Daily Mail

Name the 7 wonders? There’s the pyramids... and, er...

Just 6 per cent can list the lot and three quarters call them ‘boring’

- By Nazia Parveen

THEY were the remarkable creations that dazzled the ancients.

But in modern Britain, one in ten people cannot name a single one of the Seven Wonders of the World.

Some 61 per cent managed to name one – usually the Great Pyramid of Giza in Egypt – according to a survey. A paltry 21 per cent were capable of coming up with a second and 12 per cent could not name any at all. Only 6 per cent of Britons can name them all.

However, it is probably not surprising that many are left flummoxed as most of the sites were destroyed by earthquake­s and only the Great Pyramid of Giza still stands. The pharaoh’s tomb, completed around 2550Bc, is the largest pyramid ever built, incorporat­ing around 2.3million stone blocks.
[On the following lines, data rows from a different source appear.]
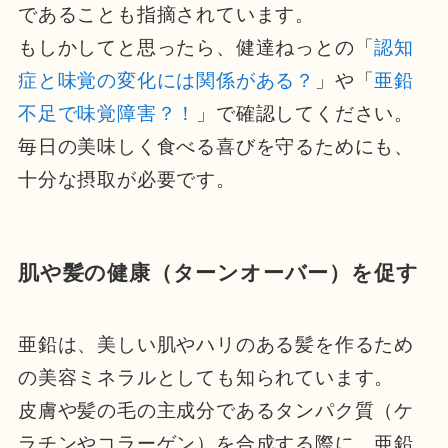
であることも指摘されています。
もしかしてと思ったら、健達ねっとの「
認知
症と味覚の変化には関係がある？
」や「
亜鉛
不足で味覚障害？！
」で確認してください。
毎日の美味しく食べる喜びを守るためにも、
十分な摂取が必要です。
肌や髪の健康（ターンオーバー）を促す
亜鉛は、美しい肌やハリのある髪を作るため
の美容ミネラルとしても知られています。
皮膚や髪の毛の主成分であるタンパク質（ケ
ラチンやコラーゲン）を合成する際に、亜鉛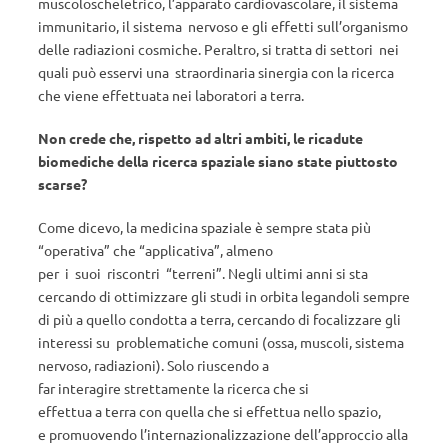
muscoloscheletrico, l’apparato cardiovascolare, il sistema
immunitario, il sistema nervoso e gli effetti sull’organismo
delle radiazioni cosmiche. Peraltro, si tratta di settori nei
quali può esservi una straordinaria sinergia con la ricerca
che viene effettuata nei laboratori a terra.
Non crede che, rispetto ad altri ambiti, le ricadute
biomediche della ricerca spaziale siano state piuttosto
scarse?
Come dicevo, la medicina spaziale è sempre stata più
“operativa” che “applicativa”, almeno
per i suoi riscontri “terreni”. Negli ultimi anni si sta
cercando di ottimizzare gli studi in orbita legandoli sempre
di più a quello condotta a terra, cercando di focalizzare gli
interessi su problematiche comuni (ossa, muscoli, sistema
nervoso, radiazioni). Solo riuscendo a
far interagire strettamente la ricerca che si
effettua a terra con quella che si effettua nello spazio,
e promuovendo l’internazionalizzazione dell’approccio alla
The Hanging Gardens of Babylon were said to have been laid out on an artificial mountain in Iraq on the east bank of the Euphrates from around 600Bc. Legend has it that they were destroyed by an earthquake, but some experts doubt whether they ever existed.
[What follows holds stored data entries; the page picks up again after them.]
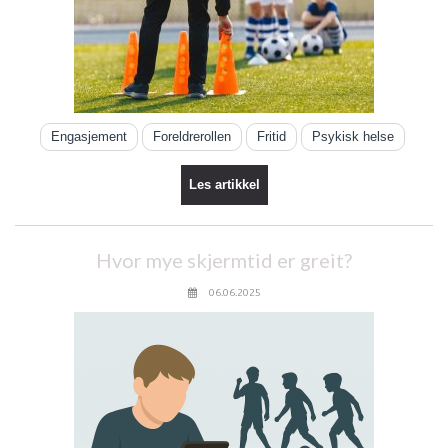
Engasjement
Foreldrerollen
Fritid
Psykisk helse
Les artikkel
Hvor mye skjermtid er greit?
06.06.2025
Just under half of those questioned by travel agency Bonvoyage.co.uk said they had learned all seven wonders at school but had forgotten them. More than three quarters of the 2,486 participan­ts said they found the ancient monuments ‘boring’.

As a result the company asked people to come up with seven new modern wonders. They included the Statue of Liberty, the Grand canyon, Niagara Falls, the Great Barrier Reef, Table Mountain, the Northern Lights and Mount Vesuvius.